Conclusions: In our cohort, CsA trough concentrations were below target in the first days after transplantation, but the average concentrations increased to >250 ng/mL during the second week. Average CsA concentrations in various time periods during the first 100 days post-transplant were not associated with aGvHD. Future studies examining the association of more intensive CsA dosing regimens (designed to achieve target exposure earlier after transplantation) on aGvHD will be of interest.

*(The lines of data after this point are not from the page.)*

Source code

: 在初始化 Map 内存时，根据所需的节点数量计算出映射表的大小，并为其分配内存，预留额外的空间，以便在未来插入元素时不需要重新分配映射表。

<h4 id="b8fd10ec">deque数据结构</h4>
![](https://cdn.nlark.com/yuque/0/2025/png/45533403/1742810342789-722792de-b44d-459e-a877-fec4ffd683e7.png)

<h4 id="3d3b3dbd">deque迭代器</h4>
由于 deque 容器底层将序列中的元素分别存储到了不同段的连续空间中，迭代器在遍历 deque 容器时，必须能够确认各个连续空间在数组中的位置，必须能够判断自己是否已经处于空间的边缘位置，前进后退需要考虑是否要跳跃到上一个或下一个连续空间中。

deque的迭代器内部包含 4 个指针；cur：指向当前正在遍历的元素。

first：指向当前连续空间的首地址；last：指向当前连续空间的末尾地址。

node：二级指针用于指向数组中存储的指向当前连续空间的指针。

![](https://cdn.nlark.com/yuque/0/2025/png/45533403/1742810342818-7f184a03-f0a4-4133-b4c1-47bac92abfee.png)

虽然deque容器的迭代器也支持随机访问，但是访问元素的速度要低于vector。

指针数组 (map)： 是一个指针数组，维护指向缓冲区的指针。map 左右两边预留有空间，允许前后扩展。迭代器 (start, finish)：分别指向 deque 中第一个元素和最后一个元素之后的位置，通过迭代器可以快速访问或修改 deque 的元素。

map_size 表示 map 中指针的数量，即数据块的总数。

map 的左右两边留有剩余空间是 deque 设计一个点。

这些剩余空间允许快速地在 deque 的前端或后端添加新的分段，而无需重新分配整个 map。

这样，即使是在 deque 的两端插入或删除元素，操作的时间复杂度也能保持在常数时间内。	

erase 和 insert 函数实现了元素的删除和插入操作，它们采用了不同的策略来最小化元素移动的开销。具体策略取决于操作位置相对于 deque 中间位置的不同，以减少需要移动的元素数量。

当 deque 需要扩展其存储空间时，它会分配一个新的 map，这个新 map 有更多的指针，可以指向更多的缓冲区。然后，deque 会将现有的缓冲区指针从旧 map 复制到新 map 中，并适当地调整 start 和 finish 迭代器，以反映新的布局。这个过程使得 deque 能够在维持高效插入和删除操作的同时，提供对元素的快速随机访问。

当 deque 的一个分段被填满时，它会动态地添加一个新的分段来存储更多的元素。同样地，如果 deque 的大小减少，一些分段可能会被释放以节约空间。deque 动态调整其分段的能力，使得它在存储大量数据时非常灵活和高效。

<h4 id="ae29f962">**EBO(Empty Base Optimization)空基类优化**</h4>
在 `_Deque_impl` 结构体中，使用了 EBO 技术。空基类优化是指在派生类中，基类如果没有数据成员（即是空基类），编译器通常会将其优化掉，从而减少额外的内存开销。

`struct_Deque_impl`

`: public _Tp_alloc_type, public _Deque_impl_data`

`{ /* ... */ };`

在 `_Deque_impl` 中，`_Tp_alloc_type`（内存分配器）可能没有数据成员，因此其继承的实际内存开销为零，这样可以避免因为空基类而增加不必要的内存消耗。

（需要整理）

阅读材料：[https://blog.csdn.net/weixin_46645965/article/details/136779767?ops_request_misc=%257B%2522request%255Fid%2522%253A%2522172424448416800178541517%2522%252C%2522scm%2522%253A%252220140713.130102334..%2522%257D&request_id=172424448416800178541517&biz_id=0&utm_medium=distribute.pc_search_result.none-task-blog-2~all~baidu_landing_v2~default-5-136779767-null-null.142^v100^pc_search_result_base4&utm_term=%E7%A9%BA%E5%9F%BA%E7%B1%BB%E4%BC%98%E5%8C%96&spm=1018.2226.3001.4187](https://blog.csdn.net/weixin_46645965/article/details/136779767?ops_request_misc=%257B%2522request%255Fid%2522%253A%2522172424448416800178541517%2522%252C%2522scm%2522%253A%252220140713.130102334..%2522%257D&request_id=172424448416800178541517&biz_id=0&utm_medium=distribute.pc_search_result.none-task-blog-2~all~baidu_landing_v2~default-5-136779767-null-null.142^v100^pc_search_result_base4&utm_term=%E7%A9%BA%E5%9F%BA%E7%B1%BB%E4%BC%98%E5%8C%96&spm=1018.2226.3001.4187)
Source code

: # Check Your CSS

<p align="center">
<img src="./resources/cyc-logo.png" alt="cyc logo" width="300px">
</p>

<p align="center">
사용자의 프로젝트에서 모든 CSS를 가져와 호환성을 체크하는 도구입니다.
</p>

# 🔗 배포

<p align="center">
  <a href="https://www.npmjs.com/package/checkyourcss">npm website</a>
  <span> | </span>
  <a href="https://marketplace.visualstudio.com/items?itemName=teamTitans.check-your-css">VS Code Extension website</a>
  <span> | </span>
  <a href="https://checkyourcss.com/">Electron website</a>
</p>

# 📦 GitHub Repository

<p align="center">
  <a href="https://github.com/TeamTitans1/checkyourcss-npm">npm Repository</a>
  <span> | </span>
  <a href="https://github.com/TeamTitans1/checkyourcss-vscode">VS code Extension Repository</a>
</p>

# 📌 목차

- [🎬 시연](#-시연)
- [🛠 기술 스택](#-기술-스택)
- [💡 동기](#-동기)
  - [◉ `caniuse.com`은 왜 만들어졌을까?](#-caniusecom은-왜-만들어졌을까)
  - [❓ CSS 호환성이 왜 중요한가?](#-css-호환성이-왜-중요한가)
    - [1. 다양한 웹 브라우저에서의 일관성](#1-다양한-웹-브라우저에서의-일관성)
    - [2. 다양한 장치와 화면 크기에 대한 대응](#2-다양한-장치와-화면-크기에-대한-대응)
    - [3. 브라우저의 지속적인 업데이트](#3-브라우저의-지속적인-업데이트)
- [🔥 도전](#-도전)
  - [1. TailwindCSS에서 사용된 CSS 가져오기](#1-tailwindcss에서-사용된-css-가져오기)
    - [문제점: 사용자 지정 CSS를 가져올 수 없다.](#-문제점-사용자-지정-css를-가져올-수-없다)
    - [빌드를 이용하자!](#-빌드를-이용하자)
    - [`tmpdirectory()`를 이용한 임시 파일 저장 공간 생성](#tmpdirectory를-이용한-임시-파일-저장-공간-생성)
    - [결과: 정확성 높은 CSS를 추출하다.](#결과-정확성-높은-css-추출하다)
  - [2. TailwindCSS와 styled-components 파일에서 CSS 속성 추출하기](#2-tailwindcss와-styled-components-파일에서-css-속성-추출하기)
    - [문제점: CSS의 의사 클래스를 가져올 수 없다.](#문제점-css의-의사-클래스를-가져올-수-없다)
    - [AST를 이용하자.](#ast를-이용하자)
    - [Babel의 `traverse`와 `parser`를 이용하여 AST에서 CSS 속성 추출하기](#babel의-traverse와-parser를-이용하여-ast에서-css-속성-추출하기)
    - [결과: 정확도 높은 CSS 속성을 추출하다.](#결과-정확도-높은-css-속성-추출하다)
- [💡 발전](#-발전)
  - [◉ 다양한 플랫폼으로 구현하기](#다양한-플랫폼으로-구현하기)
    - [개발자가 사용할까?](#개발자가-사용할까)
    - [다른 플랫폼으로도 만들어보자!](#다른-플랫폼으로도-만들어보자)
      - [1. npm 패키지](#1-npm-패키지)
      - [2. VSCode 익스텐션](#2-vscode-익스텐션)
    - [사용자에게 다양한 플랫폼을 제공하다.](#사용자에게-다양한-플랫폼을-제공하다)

Disclosure: Nothing to declare.

33 - Quality Management

O176 AUTOMATING OUTCOME ANALYSIS FOR SCT PATIENTS: THE YEARLY OUTCOME REVIEW TOOL

Erik G. J. von Asmuth 1, Hein Putter1, Alexander B. Mohseny1, Marco W. Schilham1, John A. Snowden2, Riccardo Saccardi3, Arjan C. Lankester1

1Leiden University Medical Centre, Leiden, Netherlands, 2Sheffield Teaching Hospitals NHS Foundation Trust, Sheffield, United Kingdom, 3Careggi University Hospital, Firenze, Italy

Background: For quality management after hematopoietic stem cell transplantation (HSCT), yearly outcome review is required by standards such as JACIE or FACT, but comes with substantial effort and associated costs.

Methods: To reduce the effort required to perform these analyses, we created the Yearly Outcome Review Tool (YORT), a graphical tool that works on a single-center export file in the EBMT registry format. It allows users to define filters to select which patients to analyze, and groups to compare patients by.

It compares demographics, performs survival analysis for overall and event-free survival, reports engraftment, uses competing risk analysis to investigate relapse rate and relapse-free survival, and analyses complications including acute and chronic Graft versus Host Disease (GvHD).

The tool works using R and Shiny, is available as an R package, and offers a standalone installer for users without R experience. It uses an extensible, modular design, facilitating additions without modifying its source code. It allows users to export the data retrieved for analyses in Excel or SPSS.

To demonstrate the capabilities of the tool, we analyzed outcome of pediatric patients transplanted at the Willem Alexander Children’s Hospital between 2019 and 2021.

Results: In the tool, we defined filters to select patients with a first allogeneic HSCT, an age below 18 at time of transplant, and a transplant between 2019 and 2021. We grouped by graft source and main diagnosis categories. All following analyses are performed using the tool.

Primary diagnosis was a primary immune deficiency in 26 patients, a hemoglobinopathy in 23 patients, bone marrow failure in 16, and Glanzmann thrombasthenia in 1 patient. Overall survival was 94% at 100 days and 92% at 1 year. Differences between diagnoses were in line with literature, with 80% survival for histiocytic disorders and 96% for hemoglobinopathies at 1 year.

Event free survival, defined as survival without relapse, disease progression or subsequent transplants, was 92% at 100 days, 86% at 1 year and 77% at three years, without difference between groups. Relapse rate and non-relapse mortality was not analyzed due to the primary diseases included.

Furthermore, the tool reported on acute and chronic GvHD, engraftment of neutrophils and of platelets, and acute and chronic GvHD. Since no patients were transplanted for malignancies, we did not analyze relapse and non-relapse mortality.

We distributed the tool to 5 HSCT centers, who tested the tool and provided feedback, and completed a security impact assessment.

Conclusions: We created YORT, a tool which performs standardized outcome analyses on an unmodified file in the EBMT registry format which can be exported by centers entering data in the registry. We extensively tested it, and passed a security impact assessment. The tool reduces the effort required to perform an outcome analysis, and allows users to easily adjust the population analyzed and groups compared.

We hope this tool will both increase the quality and standardization of outcome analyses performed, as well as increase data quality by improving data usefulness for centers entering data, and allowing centers to identify anomalies and incomplete data easily.